* _RECORD EXCERPTS_:

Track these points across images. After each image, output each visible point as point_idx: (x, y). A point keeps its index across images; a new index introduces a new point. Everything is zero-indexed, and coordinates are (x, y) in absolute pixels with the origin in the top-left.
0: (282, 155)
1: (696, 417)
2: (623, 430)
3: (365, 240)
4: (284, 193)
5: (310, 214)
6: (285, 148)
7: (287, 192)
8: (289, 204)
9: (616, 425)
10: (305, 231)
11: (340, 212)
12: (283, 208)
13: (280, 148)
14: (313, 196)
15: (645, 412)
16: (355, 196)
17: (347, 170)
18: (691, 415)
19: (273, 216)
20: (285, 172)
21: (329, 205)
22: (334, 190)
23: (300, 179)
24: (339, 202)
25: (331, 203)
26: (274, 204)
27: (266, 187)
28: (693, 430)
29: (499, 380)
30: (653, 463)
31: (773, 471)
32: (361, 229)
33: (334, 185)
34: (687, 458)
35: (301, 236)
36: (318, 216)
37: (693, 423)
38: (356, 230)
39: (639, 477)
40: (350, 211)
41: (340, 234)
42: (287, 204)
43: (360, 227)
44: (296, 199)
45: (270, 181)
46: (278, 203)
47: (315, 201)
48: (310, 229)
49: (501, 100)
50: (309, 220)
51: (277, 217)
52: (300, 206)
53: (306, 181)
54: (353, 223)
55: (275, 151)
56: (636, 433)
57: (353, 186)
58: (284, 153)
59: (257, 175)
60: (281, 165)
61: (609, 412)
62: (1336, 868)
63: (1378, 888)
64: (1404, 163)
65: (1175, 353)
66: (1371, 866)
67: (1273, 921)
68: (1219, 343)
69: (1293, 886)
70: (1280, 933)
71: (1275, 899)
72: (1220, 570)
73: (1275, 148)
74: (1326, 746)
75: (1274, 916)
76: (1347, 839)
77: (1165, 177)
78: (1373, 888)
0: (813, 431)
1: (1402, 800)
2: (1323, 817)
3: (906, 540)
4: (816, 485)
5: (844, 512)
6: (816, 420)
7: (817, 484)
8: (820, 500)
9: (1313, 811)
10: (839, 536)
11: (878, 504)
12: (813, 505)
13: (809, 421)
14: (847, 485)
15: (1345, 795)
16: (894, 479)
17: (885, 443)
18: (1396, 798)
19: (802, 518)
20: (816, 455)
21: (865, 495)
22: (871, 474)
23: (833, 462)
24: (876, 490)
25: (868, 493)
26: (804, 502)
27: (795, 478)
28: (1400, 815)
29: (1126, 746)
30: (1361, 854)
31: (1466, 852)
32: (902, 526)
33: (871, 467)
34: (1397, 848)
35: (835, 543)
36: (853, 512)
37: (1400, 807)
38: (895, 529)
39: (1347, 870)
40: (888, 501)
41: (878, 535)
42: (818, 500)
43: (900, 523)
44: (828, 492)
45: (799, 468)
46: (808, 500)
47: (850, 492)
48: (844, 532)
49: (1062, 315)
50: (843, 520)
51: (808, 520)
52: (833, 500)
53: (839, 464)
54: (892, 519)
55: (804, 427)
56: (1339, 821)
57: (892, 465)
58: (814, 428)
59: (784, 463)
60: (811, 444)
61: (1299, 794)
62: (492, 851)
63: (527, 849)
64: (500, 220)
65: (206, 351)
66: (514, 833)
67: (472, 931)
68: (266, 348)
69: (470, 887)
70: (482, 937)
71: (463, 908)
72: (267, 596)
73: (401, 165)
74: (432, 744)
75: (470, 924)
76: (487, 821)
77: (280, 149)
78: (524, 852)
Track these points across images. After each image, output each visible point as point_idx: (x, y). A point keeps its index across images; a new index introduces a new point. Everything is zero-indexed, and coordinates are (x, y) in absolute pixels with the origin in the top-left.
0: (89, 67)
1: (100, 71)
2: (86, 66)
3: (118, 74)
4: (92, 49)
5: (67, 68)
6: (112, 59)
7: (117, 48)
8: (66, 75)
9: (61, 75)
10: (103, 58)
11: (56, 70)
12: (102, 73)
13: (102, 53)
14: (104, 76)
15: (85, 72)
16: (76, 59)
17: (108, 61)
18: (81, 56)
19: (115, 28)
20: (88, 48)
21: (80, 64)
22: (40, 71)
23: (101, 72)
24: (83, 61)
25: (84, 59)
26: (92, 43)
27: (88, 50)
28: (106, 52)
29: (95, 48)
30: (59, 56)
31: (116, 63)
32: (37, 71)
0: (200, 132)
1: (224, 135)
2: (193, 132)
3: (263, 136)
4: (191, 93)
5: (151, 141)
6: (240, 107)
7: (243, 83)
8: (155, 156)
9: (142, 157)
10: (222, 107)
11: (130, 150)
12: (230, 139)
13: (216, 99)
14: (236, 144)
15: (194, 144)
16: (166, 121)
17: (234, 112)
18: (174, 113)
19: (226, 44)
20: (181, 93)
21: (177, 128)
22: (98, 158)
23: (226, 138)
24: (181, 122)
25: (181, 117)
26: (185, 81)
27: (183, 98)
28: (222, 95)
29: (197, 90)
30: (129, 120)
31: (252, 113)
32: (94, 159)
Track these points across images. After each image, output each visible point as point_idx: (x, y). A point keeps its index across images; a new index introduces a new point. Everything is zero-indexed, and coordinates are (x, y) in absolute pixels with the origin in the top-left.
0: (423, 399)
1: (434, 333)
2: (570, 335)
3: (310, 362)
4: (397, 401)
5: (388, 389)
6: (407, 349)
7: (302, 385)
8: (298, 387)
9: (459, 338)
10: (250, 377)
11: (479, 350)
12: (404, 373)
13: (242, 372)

* _TASK_: Restate the material word for word, keeping every line intact.

* _FINISHED TASK_:
Track these points across images. After each image, output each visible point as point_idx: (x, y). A point keeps its index across images; a new index introduces a new point. Everything is zero-indexed, and coordinates are (x, y) in absolute pixels with the origin in the top-left.
0: (282, 155)
1: (696, 417)
2: (623, 430)
3: (365, 240)
4: (284, 193)
5: (310, 214)
6: (285, 148)
7: (287, 192)
8: (289, 204)
9: (616, 425)
10: (305, 231)
11: (340, 212)
12: (283, 208)
13: (280, 148)
14: (313, 196)
15: (645, 412)
16: (355, 196)
17: (347, 170)
18: (691, 415)
19: (273, 216)
20: (285, 172)
21: (329, 205)
22: (334, 190)
23: (300, 179)
24: (339, 202)
25: (331, 203)
26: (274, 204)
27: (266, 187)
28: (693, 430)
29: (499, 380)
30: (653, 463)
31: (773, 471)
32: (361, 229)
33: (334, 185)
34: (687, 458)
35: (301, 236)
36: (318, 216)
37: (693, 423)
38: (356, 230)
39: (639, 477)
40: (350, 211)
41: (340, 234)
42: (287, 204)
43: (360, 227)
44: (296, 199)
45: (270, 181)
46: (278, 203)
47: (315, 201)
48: (310, 229)
49: (501, 100)
50: (309, 220)
51: (277, 217)
52: (300, 206)
53: (306, 181)
54: (353, 223)
55: (275, 151)
56: (636, 433)
57: (353, 186)
58: (284, 153)
59: (257, 175)
60: (281, 165)
61: (609, 412)
62: (1336, 868)
63: (1378, 888)
64: (1404, 163)
65: (1175, 353)
66: (1371, 866)
67: (1273, 921)
68: (1219, 343)
69: (1293, 886)
70: (1280, 933)
71: (1275, 899)
72: (1220, 570)
73: (1275, 148)
74: (1326, 746)
75: (1274, 916)
76: (1347, 839)
77: (1165, 177)
78: (1373, 888)
0: (813, 431)
1: (1402, 800)
2: (1323, 817)
3: (906, 540)
4: (816, 485)
5: (844, 512)
6: (816, 420)
7: (817, 484)
8: (820, 500)
9: (1313, 811)
10: (839, 536)
11: (878, 504)
12: (813, 505)
13: (809, 421)
14: (847, 485)
15: (1345, 795)
16: (894, 479)
17: (885, 443)
18: (1396, 798)
19: (802, 518)
20: (816, 455)
21: (865, 495)
22: (871, 474)
23: (833, 462)
24: (876, 490)
25: (868, 493)
26: (804, 502)
27: (795, 478)
28: (1400, 815)
29: (1126, 746)
30: (1361, 854)
31: (1466, 852)
32: (902, 526)
33: (871, 467)
34: (1397, 848)
35: (835, 543)
36: (853, 512)
37: (1400, 807)
38: (895, 529)
39: (1347, 870)
40: (888, 501)
41: (878, 535)
42: (818, 500)
43: (900, 523)
44: (828, 492)
45: (799, 468)
46: (808, 500)
47: (850, 492)
48: (844, 532)
49: (1062, 315)
50: (843, 520)
51: (808, 520)
52: (833, 500)
53: (839, 464)
54: (892, 519)
55: (804, 427)
56: (1339, 821)
57: (892, 465)
58: (814, 428)
59: (784, 463)
60: (811, 444)
61: (1299, 794)
62: (492, 851)
63: (527, 849)
64: (500, 220)
65: (206, 351)
66: (514, 833)
67: (472, 931)
68: (266, 348)
69: (470, 887)
70: (482, 937)
71: (463, 908)
72: (267, 596)
73: (401, 165)
74: (432, 744)
75: (470, 924)
76: (487, 821)
77: (280, 149)
78: (524, 852)
Track these points across images. After each image, output each visible point as point_idx: (x, y). A point keeps its index across images; a new index introduces a new point. Everything is zero-indexed, and coordinates are (x, y) in absolute pixels with the origin in the top-left.
0: (89, 67)
1: (100, 71)
2: (86, 66)
3: (118, 74)
4: (92, 49)
5: (67, 68)
6: (112, 59)
7: (117, 48)
8: (66, 75)
9: (61, 75)
10: (103, 58)
11: (56, 70)
12: (102, 73)
13: (102, 53)
14: (104, 76)
15: (85, 72)
16: (76, 59)
17: (108, 61)
18: (81, 56)
19: (115, 28)
20: (88, 48)
21: (80, 64)
22: (40, 71)
23: (101, 72)
24: (83, 61)
25: (84, 59)
26: (92, 43)
27: (88, 50)
28: (106, 52)
29: (95, 48)
30: (59, 56)
31: (116, 63)
32: (37, 71)
0: (200, 132)
1: (224, 135)
2: (193, 132)
3: (263, 136)
4: (191, 93)
5: (151, 141)
6: (240, 107)
7: (243, 83)
8: (155, 156)
9: (142, 157)
10: (222, 107)
11: (130, 150)
12: (230, 139)
13: (216, 99)
14: (236, 144)
15: (194, 144)
16: (166, 121)
17: (234, 112)
18: (174, 113)
19: (226, 44)
20: (181, 93)
21: (177, 128)
22: (98, 158)
23: (226, 138)
24: (181, 122)
25: (181, 117)
26: (185, 81)
27: (183, 98)
28: (222, 95)
29: (197, 90)
30: (129, 120)
31: (252, 113)
32: (94, 159)
Track these points across images. After each image, output each visible point as point_idx: (x, y). A point keeps its index across images; a new index introduces a new point. Everything is zero-indexed, and coordinates are (x, y) in absolute pixels with the origin in the top-left.
0: (423, 399)
1: (434, 333)
2: (570, 335)
3: (310, 362)
4: (397, 401)
5: (388, 389)
6: (407, 349)
7: (302, 385)
8: (298, 387)
9: (459, 338)
10: (250, 377)
11: (479, 350)
12: (404, 373)
13: (242, 372)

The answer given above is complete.